Unifying Stable Optimization and Reference Regularization in RLHF
Li He, Qiang Qu, He Zhao, Stephen Wan, Dadong Wang, Lina Yao, Tongliang Liu
TL;DR
The paper tackles reward hacking and unstable optimization in RLHF by unifying two regularization mechanisms through a dual-KL objective. It introduces an interpolated reference target $\pi_{ref} \propto \pi_0^{\alpha} \pi_t^{1-\alpha}$ and derives a practical DAR algorithm that reframes alignment as a weighted supervised fine-tuning problem with a closed-form optimal policy. Theoretical analysis shows the dual-KL objective dynamically adapts the reference target as learning progresses, expanding the search space beyond the initial policy while maintaining stability. Empirically, DAR outperforms online RLHF and DAP baselines across diverse tasks, achieving superior reward/regularization trade-offs and improved learning stability, with ablations confirming the necessity of the regression-based formulation.

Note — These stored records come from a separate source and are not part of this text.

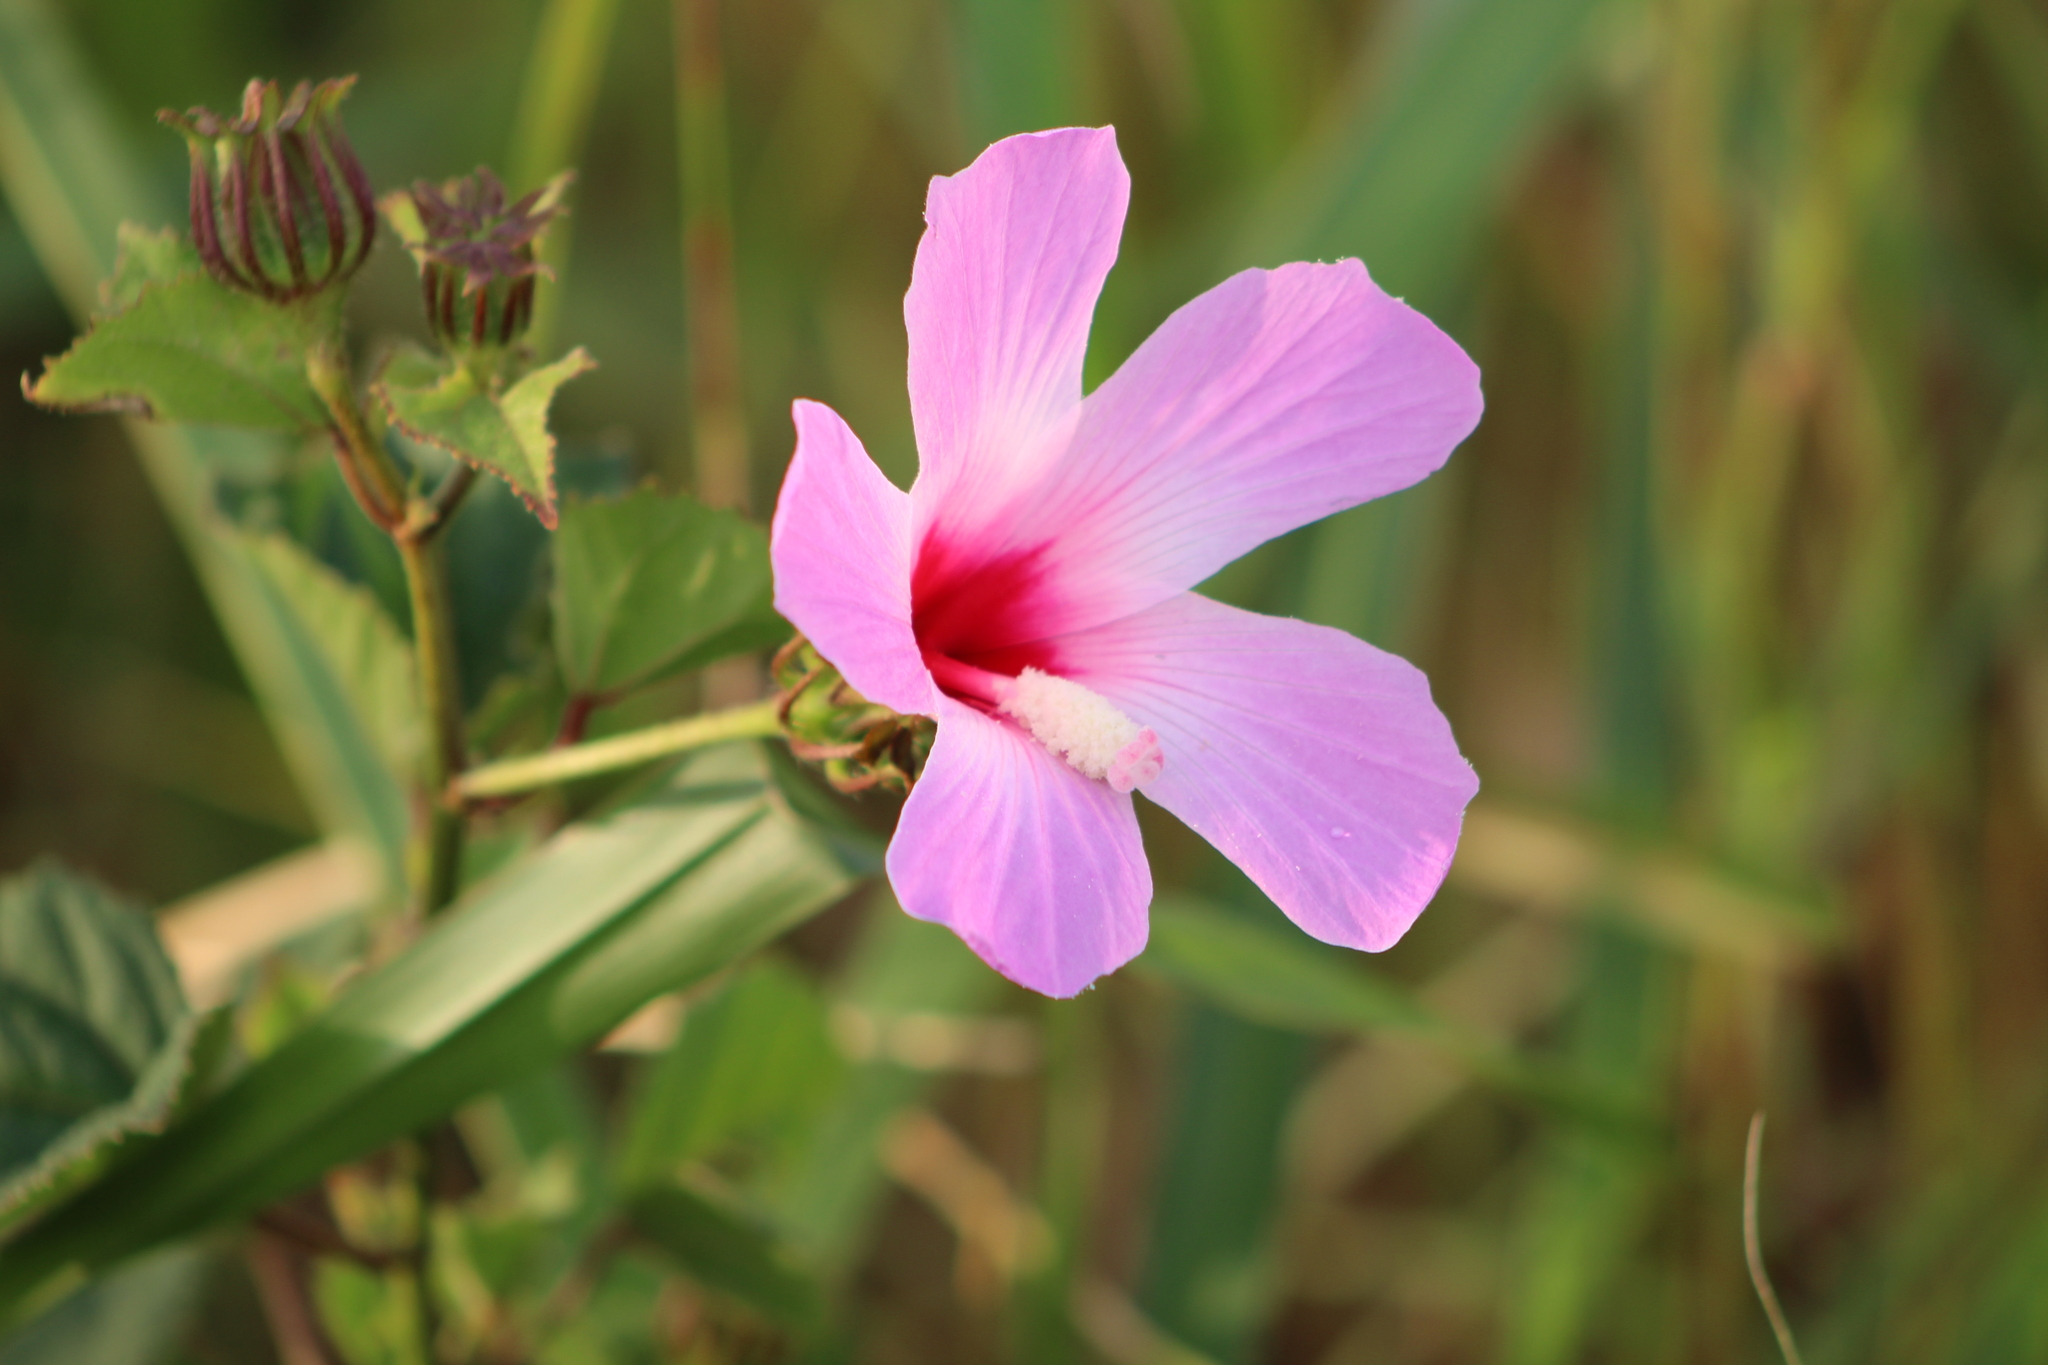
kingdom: Plantae
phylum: Tracheophyta
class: Magnoliopsida
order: Malvales
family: Malvaceae
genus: Hibiscus
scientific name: Hibiscus costatus
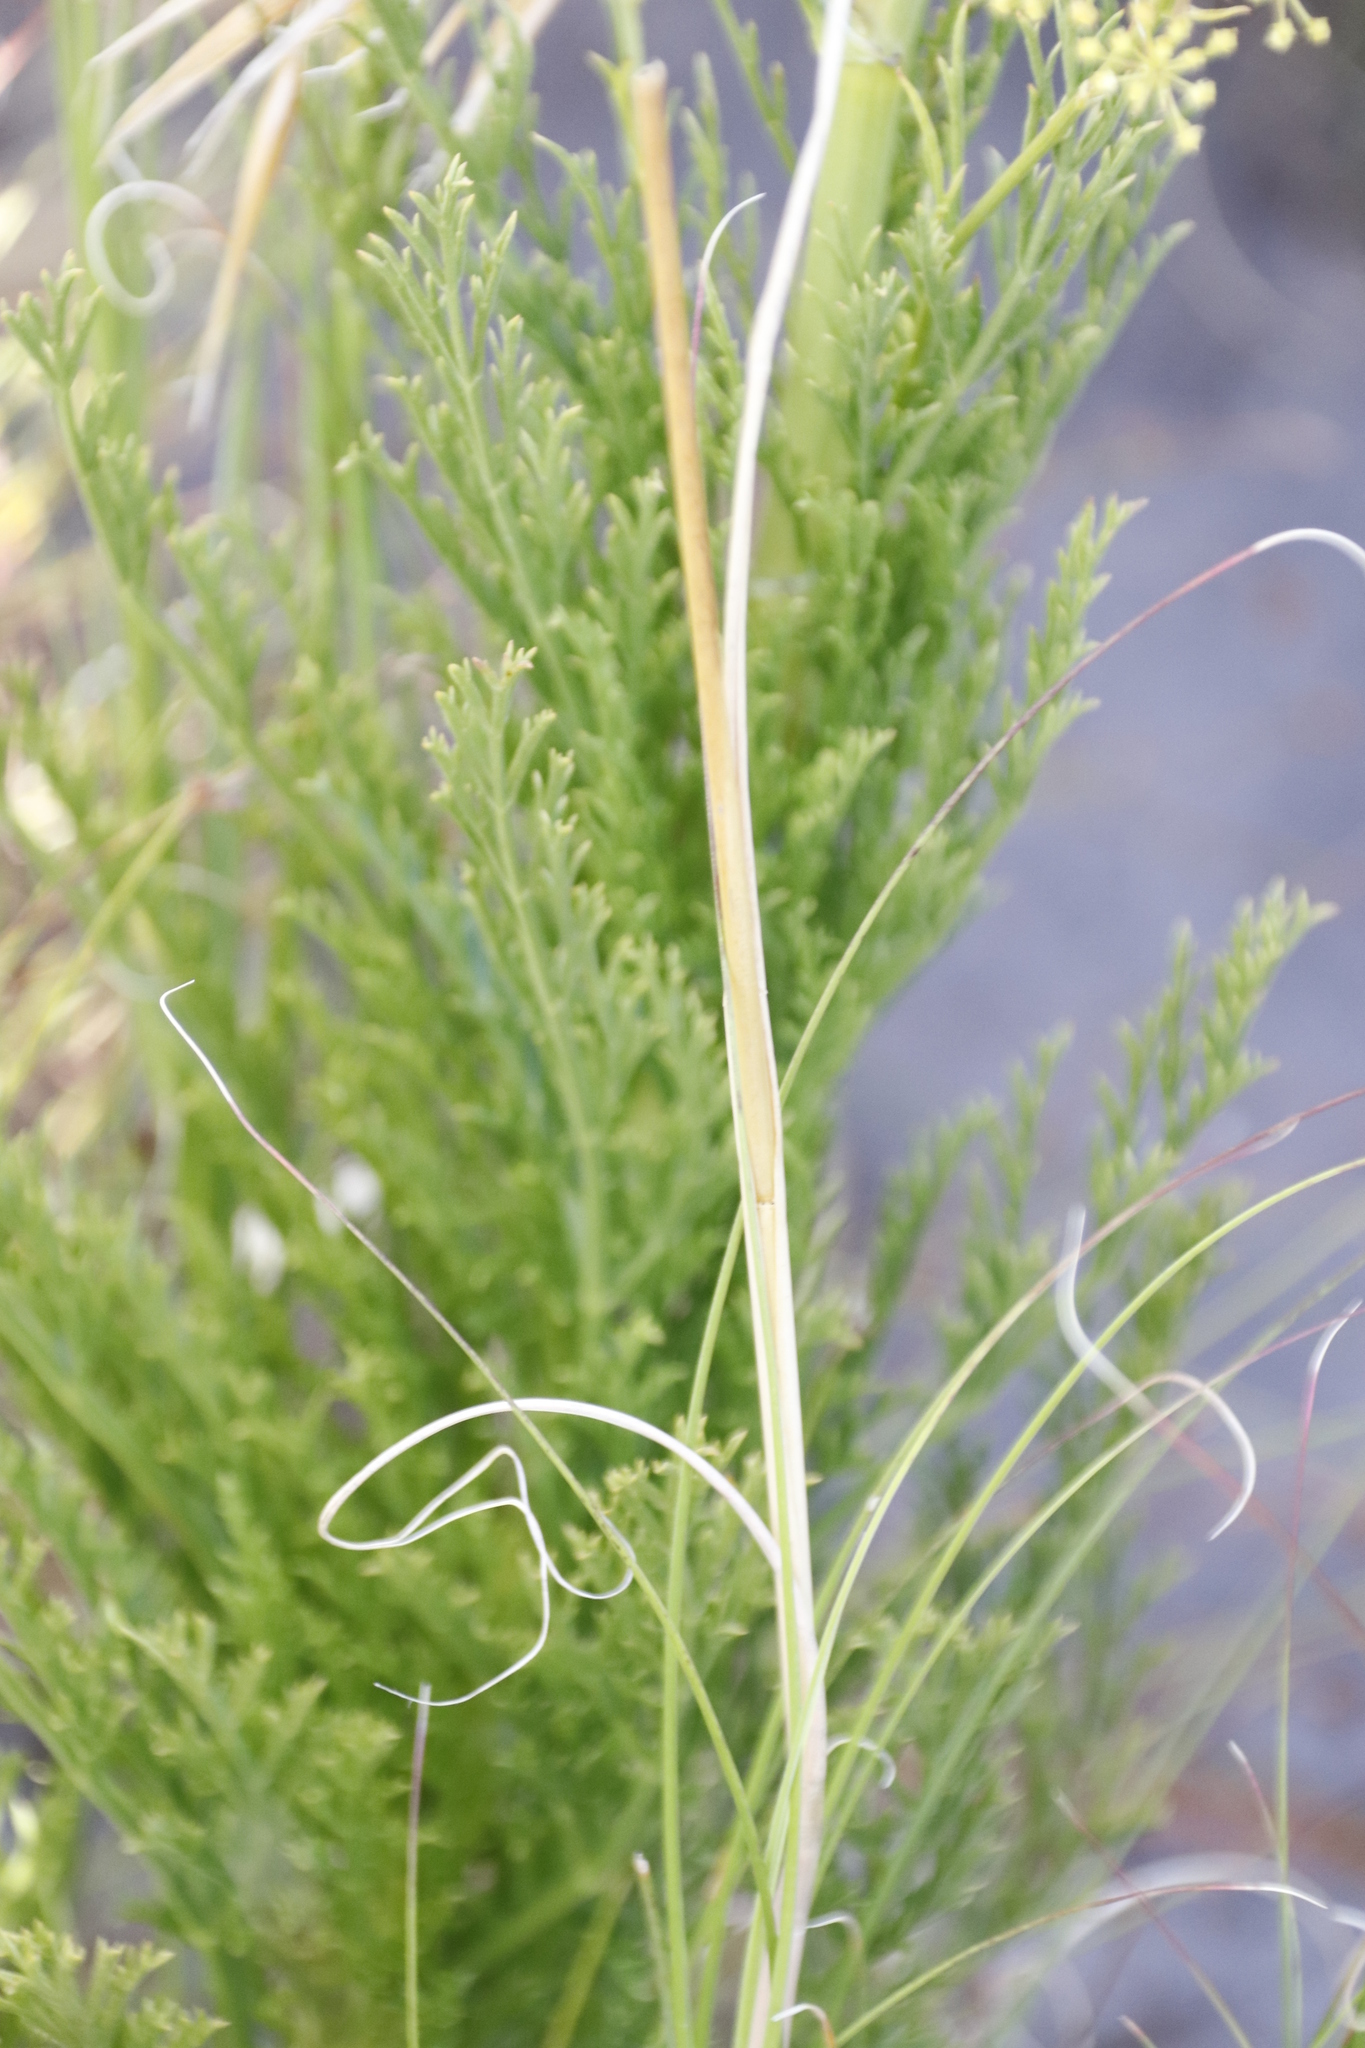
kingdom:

The work offers a computationally efficient, simpler alternative to PPO-based RLHF and provides a foundation for broader applications of dual-KL regularization in LLM alignment.
Abstract
Reinforcement Learning from Human Feedback (RLHF) has advanced alignment capabilities significantly but remains hindered by two core challenges: \textbf{reward hacking} and \textbf{stable optimization}. Current solutions independently address these issues through separate regularization strategies, specifically a KL-divergence penalty against a supervised fine-tuned model ($π_0$) to mitigate reward hacking, and policy ratio clipping towards the current policy ($π_t$) to promote stable alignment. However, the implicit trade-off arising from simultaneously regularizing towards both $π_0$ and $π_t$ remains under-explored. In this paper, we introduce a unified regularization approach that explicitly balances the objectives of preventing reward hacking and maintaining stable policy updates. Our simple yet principled alignment objective yields a weighted supervised fine-tuning loss with a superior trade-off, which demonstrably improves both alignment results and implementation complexity. Extensive experiments across diverse benchmarks validate that our method consistently outperforms RLHF and online preference learning methods, achieving enhanced alignment performance and stability.